Arbeitgeber, die dem Arbeitnehmer eine Weiterbeschäftigung bis zur Entscheidung über die Wirksamkeit der außerordentlichen Kündigung im Kündigungsschutzprozesses anbieten, riskieren einerseits, dass das Arbeitsgericht aufgrund des Weiterbeschäftigungsangebots die Unzumutbarkeit der Fortsetzung des Arbeitsverhältnisses als nicht gegeben ansieht und mithin die außerordentliche Kündigung als unwirksam erachtet und andererseits in Annahmeverzug zu geraten.
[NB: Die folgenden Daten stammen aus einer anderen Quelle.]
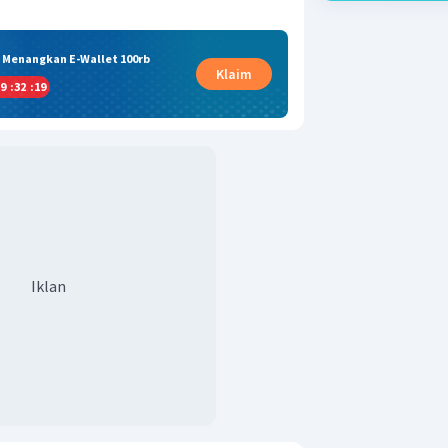
& Menangkan E-Wallet 100rb
Klaim
9
:
32
:
19
Iklan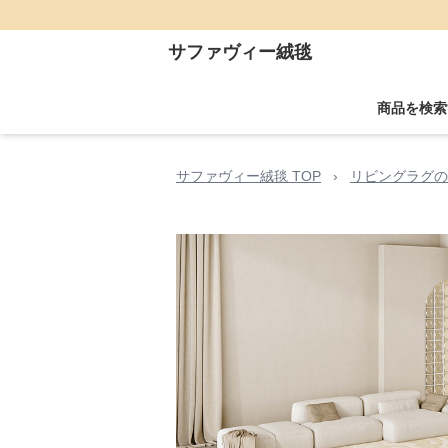
サファヴィー絨毯
商品を検索
サファヴィー絨毯 TOP
›
リビングラグの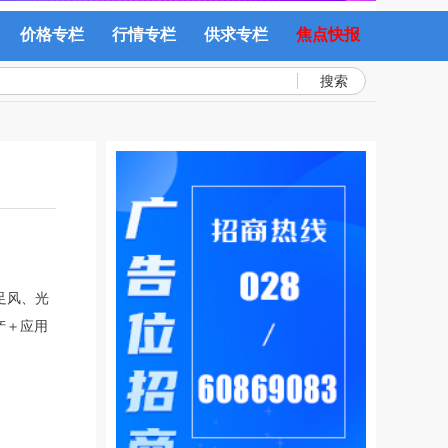
价格专栏
行情专栏
供求专栏
焦点快报
搜索
足风、光
产＋应用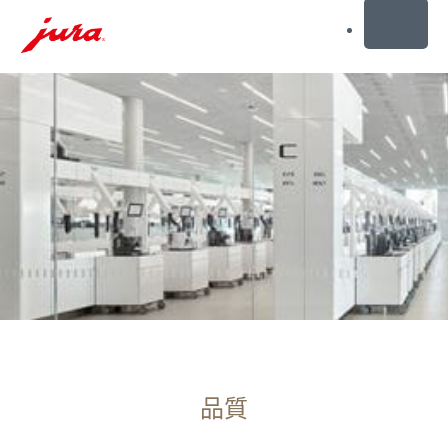
MENU
前
往
目
錄
前
往
搜
尋
品質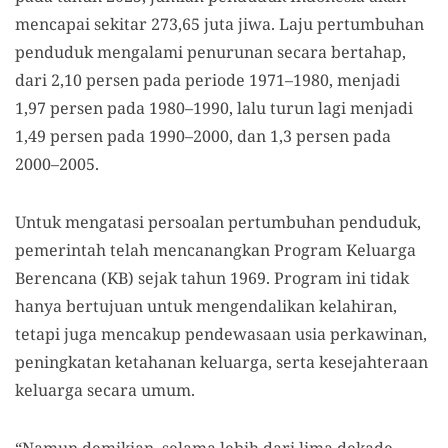
mencapai sekitar 273,65 juta jiwa. Laju pertumbuhan
penduduk mengalami penurunan secara bertahap,
dari 2,10 persen pada periode 1971–1980, menjadi
1,97 persen pada 1980–1990, lalu turun lagi menjadi
1,49 persen pada 1990–2000, dan 1,3 persen pada
2000–2005.
Untuk mengatasi persoalan pertumbuhan penduduk,
pemerintah telah mencanangkan Program Keluarga
Berencana (KB) sejak tahun 1969. Program ini tidak
hanya bertujuan untuk mengendalikan kelahiran,
tetapi juga mencakup pendewasaan usia perkawinan,
peningkatan ketahanan keluarga, serta kesejahteraan
keluarga secara umum.
“Namun demikian, selama lebih dari lima dekade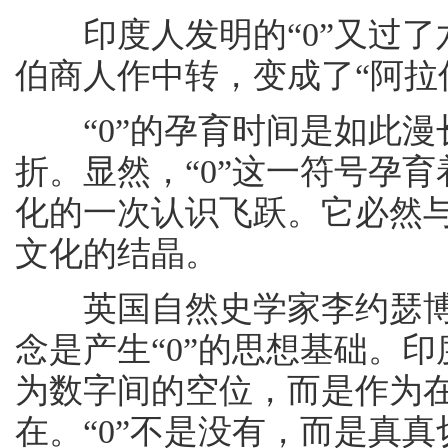
印度人发明的“0”又过了六
伯商人作中转，变成了“阿拉
“0”的孕育时间是如此漫
折。显然，“0”这一符号孕
化的一次认识飞跃。它必然
文化的结晶。
英国自然史学家李约瑟博士
念是产生“0”的思想基础。印
为数字间的空位，而是作为
在。“0”不是没有，而是真真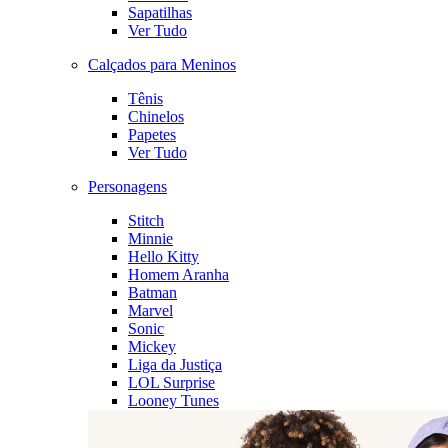
Sapatilhas
Ver Tudo
Calçados para Meninos
Tênis
Chinelos
Papetes
Ver Tudo
Personagens
Stitch
Minnie
Hello Kitty
Homem Aranha
Batman
Marvel
Sonic
Mickey
Liga da Justiça
LOL Surprise
Looney Tunes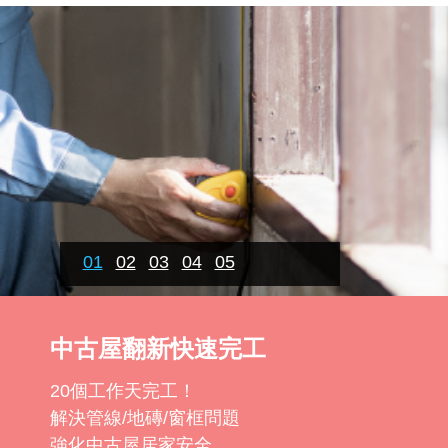
01
02
03
04
05
中古屋翻新快速完工
打造理想浴室
打造超順手料理空間
系統家具打造機能宅
刷出你的生活美學
20個工作天完工！
美觀又實用的衛浴設計
小宅、小資廚房翻新！
量身打造高機能完美窩！
打造居家風格的關鍵！
解決管線/地磚/窗框問題
安全、清爽、質感
風格廚具＋五金設備＋精選二機
特色/適用族群/板材規格
從色彩和風格找靈感…
強化中古屋居家安全
打造你的夢想浴室
北台灣限定，38,200元起
初心者必看成功案例集
開啟你對家的無限想像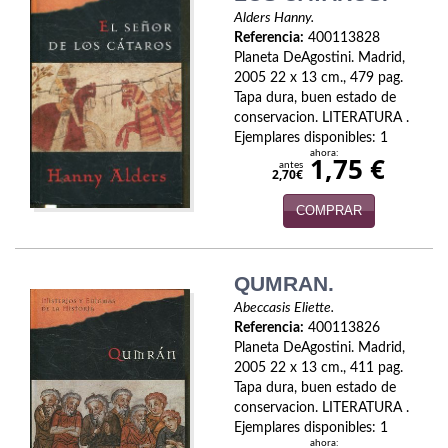
Política
Alders Hanny.
Referencia:
400113828
Psicología. Educación
Planeta DeAgostini. Madrid,
2005 22 x 13 cm., 479 pag.
Tapa dura, buen estado de
Religión
conservacion. LITERATURA .
Ejemplares disponibles: 1
Revistas
ahora:
1,75 €
antes
2,70€
Segunda Guerra Mundial
COMPRAR
Sobre Madrid
Teatro
QUMRAN.
Abeccasis Eliette.
Tema Local
Referencia:
400113826
Planeta DeAgostini. Madrid,
Terror
2005 22 x 13 cm., 411 pag.
Tapa dura, buen estado de
Terrorismo
conservacion. LITERATURA .
Ejemplares disponibles: 1
Varios
ahora:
Bei außerordentlichen Kündigungen ist ein Weiterbeschäftigungsangebot daher kein geeignetes Mittel, etwaige Ansprüche des Arbeitnehmers auf die Annahmeverzugsvergütung auszuschließen. Darüber hinaus erschwert ein solches Weiterbeschäftigungsangebot im Kündigungsschutzprozess, die für eine außerordentliche Kündigung erforderliche Unzumutbarkeit der Fortsetzung des Arbeitsverhältnisses hinreichend darzulegen.